Adler’s Grace Wolf-Chase seeks to connect public science participation with faith communities

Dr. Grace Wolf-Chase, astronomer and public advocate for citizen science and education, spoke to attendees at the Ecumenical Roundtable on Science, Technology and the Church held last month at the Lutheran Center Conference Center in Chicago (Churchwide offices of the Evangelical Lutheran Church in America).

Wolf-Chase told her story of coming out of her physics studies at Cornell University thinking that faith and science couldn’t mix. As a grad student at the University of Arizona she met a remarkable group of “brilliant people who were scientists and Christians.”

Today, she spends much of her time serving the public interest in science. She is a science consultant on the Clergy Letter project, affiliated faculty member of the Zygon Center for Religion and Science at the Lutheran School of Theology at Chicago, vice president for CASIRAS and on the steering committee of the Albertus Magnus Society at Dominican University in River Forest. Her astronomy research today focuses on protostars, protostellar outflows and the impact of outflows on the evolution of molecular clouds. She also widely promotes, through the Adler’s public education initiatives, the idea of citizen research or what is widely called citizen science.

“There is a widespread perception that one must choose between science and faith,” she said. “This false choice has dire consequences, all of which are very bad for society.”

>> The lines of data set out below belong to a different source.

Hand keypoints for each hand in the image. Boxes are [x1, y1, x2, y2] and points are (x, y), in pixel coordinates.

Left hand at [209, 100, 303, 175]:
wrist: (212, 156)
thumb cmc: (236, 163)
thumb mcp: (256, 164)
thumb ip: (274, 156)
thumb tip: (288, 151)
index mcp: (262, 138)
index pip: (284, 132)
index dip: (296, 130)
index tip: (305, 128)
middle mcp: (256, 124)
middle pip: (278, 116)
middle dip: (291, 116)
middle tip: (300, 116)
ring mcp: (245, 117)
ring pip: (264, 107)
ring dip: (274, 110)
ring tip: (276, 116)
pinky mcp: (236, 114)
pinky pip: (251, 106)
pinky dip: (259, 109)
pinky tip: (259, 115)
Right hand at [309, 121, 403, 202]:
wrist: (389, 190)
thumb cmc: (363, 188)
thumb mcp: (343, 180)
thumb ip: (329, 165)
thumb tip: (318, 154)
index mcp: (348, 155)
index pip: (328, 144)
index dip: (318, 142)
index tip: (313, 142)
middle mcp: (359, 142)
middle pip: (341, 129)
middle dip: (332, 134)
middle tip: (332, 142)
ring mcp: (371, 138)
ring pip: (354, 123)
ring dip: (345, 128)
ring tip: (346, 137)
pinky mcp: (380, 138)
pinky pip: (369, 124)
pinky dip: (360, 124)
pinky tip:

Many people are on the verge of hopelessness because they feel that science has taken away the mystery, she adds. Her response is to encourage young people of faith to consider STEM vocations.

“We need people who know how to speak many languages to help us address the many challenges we are facing to help others to become better stewards of creation,” she added.

In the mid-1990s there was an explosion of new data in astronomy thanks to the Hubble Deep Field. So far there have been 3,000 known exoplanets and 300 Earth-sized planets circling stars discovered.

It takes a big community to look at this big data, she said. Citizen scientists extend the reach of what professional scientists can accomplish. Via Zooniverse.org, the University of Oxford and Adler are leading the way for citizen research. More than 1.5 million people participate in one or more projects. There are 59 active projects. She also highlighted a unique citizen science e-pub for kids — Kidsfrontiersin.org.

Referring to the Latin word MIRA, which means ‘to wonder’, Wolf-Chase created an acronym to move the religion and science dialogue forward.

The first letter M — stands for the need to Move people away from the God of the gaps thinking that has plagued much of the early dialogue on faith and science. Secondly, there is a need to Initiate more partnerships between clergy, scientists and educators.  R stands for Reflect, which is what communities can do in coming together for the common good. Lastly, she advocates for all parties to Acknowledge limitations.

“We need a strong dose of humility,” she concluded. “All human models are subject to error and incompleteness.”